Re: Scratching my head
I think there is some justification - in that phone chipsets aren't standardised in the way that PC architecture has been. Which means that it might be more work for the phone manufacturer than just, get Google's latest version of Android and apply to whatever skin/launcher they've put on the thing.
I could be wrong here, but I understand that sometimes the OEMs may need software updates from the chip manufacturers - that they're also not doing. Although if they had the will, they are the customer so could have put it into their contracts - or paid for after-sales service.
Obviously it would be even simpler had Google refused to allow all the vendor customisation (or usually buggering up) of Android - so they didn't have the excuse of not having the resources to apply the patches to the crapware they'd already dropped on their phones.

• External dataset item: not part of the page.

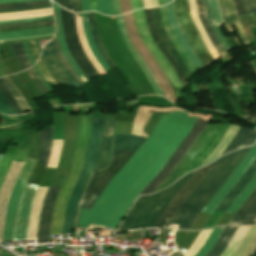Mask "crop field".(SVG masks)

Alternatively Google could just have forced vendors who customised to guarantee 4 years of patching, or no Google Services for them. But Google's record on supporting their own hardware is only about 2-3 years, so they're not exactly paragons of virtue here. Let alone the shit they get up to with end-of-lifeing their IoT stuff.
Google decided to take the easy route and partially get round the problem by shoving increasing amounts of the functionality into Google Play Services. This has the twin advantage that they control the updates, so at least your Chrome browser and other Google apps are up-to-date. And also that Google now have more control of Android, because the open source bits don't have Google Play Sservices - and it's therefore much less valuable without Google. As Huawei may find trying to sell phones into Western markets - obviously de-Googleified Android dominates the Chinese market.